Difficilmente sorprenderai nessuno con storie sui veleni, quest'arma affidabile nelle mani di un cattivo o di un avversario insidioso. Sono pieni di scritti storici sul passato medievale di molti paesi del mondo (soprattutto Francia e Italia), quando il veleno risolveva spesso controversie dinastiche e politiche. E le pagine dei romanzi gialli moderni non sono inferiori alle atrocità del Medioevo con la raffinatezza delle loro trame. Facendo conoscenza con gli annali russi e le note degli stranieri che hanno visitato la Moscovia nei secoli XIV-XVII, si vede che in Russia hanno fatto ricorso ai veleni non meno che nell'Europa illuminata. Tuttavia, questo aspetto della vita dei nostri antenati di solito rimane al di fuori degli interessi degli storici. Nel frattempo, i moderni metodi di ricerca consentono di verificare i rapporti cronologici di omicidi commessi con l'aiuto del veleno, reali o presunti. Succede,quando è possibile eseguire una sottile analisi chimica dei resti sopravvissuti fino ad oggi (a proposito, a volte tali studi possono anche dire delle malattie che il defunto ha sofferto molto tempo fa). Il materiale più ricco è fornito dalle sepolture del Cremlino di Mosca. Due linee storiche convergono qui: i registri del cronista, di regola, registravano informazioni sulla vita e la morte di persone nobili, vale a dire, la loro sepoltura avvenne nelle cattedrali centrali della Russia, che si trovano ancora oggi. La rivista ha già scritto di molti studi di questo tipo. Tuttavia, ci sono ancora molte storie poliziesche del passato in attesa di risoluzione.registrò informazioni sulla vita e la morte di persone nobili, vale a dire, la loro sepoltura avvenne nelle cattedrali centrali della Russia, che si trovano ancora oggi. La rivista ha già scritto di molti studi di questo tipo. Tuttavia, ci sono ancora molte storie poliziesche del passato in attesa di risoluzione.registrò informazioni sulla vita e la morte di persone nobili, vale a dire, la loro sepoltura ebbe luogo nelle cattedrali centrali della Russia, che si trovano ancora oggi. La rivista ha già scritto di molti studi di questo tipo. Tuttavia, ci sono ancora molte storie poliziesche del passato in attesa di risoluzione.

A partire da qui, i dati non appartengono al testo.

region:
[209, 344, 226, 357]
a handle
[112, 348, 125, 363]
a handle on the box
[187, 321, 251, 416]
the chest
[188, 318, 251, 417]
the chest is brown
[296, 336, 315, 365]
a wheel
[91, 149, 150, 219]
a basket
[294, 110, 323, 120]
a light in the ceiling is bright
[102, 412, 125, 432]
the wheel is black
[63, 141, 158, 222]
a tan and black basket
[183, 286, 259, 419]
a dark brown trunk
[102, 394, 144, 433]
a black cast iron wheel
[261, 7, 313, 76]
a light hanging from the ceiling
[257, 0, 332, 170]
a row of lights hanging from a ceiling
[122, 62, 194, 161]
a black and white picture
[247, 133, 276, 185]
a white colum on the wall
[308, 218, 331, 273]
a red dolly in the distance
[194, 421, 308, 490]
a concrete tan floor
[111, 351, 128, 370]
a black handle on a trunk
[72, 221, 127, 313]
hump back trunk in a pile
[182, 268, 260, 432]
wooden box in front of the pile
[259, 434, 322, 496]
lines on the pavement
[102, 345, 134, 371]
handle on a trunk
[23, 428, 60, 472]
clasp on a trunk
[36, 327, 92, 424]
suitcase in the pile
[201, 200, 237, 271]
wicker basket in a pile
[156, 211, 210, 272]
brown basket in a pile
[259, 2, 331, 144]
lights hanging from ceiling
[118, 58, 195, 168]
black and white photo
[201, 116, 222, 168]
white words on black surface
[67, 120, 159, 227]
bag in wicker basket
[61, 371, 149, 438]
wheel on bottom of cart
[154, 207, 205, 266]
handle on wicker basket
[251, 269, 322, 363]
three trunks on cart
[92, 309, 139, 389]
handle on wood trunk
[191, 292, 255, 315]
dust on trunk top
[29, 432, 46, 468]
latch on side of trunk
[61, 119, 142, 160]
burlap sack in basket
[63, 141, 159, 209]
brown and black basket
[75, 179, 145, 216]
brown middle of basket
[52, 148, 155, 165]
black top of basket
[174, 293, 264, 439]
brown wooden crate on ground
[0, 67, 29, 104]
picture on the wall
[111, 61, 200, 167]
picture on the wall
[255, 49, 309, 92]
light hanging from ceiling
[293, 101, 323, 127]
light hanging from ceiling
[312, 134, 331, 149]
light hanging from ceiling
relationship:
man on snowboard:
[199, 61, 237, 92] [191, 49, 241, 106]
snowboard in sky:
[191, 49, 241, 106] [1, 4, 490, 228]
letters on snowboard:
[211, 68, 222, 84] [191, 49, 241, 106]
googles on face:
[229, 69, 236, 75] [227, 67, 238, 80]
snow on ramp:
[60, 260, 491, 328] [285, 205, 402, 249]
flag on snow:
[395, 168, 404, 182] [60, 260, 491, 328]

Analizzando vicende storiche e destini, prima di tutto si capisce: nella quotidianità di quel tempo lontano, di cui si parlerà, i veleni, o meglio il loro uso, non erano qualcosa di insolito. In ogni caso, i cronisti monastici narrarono tali storie senza troppa sorpresa o censura. Inoltre, a volte hanno anche riferito sul metodo di avvelenamento, come, ad esempio, quando hanno scritto della morte del principe Rostislav di Tmutarakansky (era il nipote di Yaroslav il Saggio), che fu avvelenato nel 1066. Ed è stato così. Un "cotopan" (funzionario, amministratore) che veniva da Bisanzio si insinuò nella confidenza del principe. In una delle feste di Rostislav con il suo seguito, un ospite greco ha invitato il principe a bere un bicchiere di vino "a metà". Circa il momento dell'avvelenamento di Rostislav nella Trinity Chronicle si dice: "Egli (greco. - Approx. Auth.) Bevve metà e diede da bere al principe metà, tenendo il dito sul bordo della ciotola,avente veleno sotto l'unghia ", o, come lo chiamavano allora," mortale solubile ". Chi aveva bisogno della morte del principe? Si può solo immaginare su questo.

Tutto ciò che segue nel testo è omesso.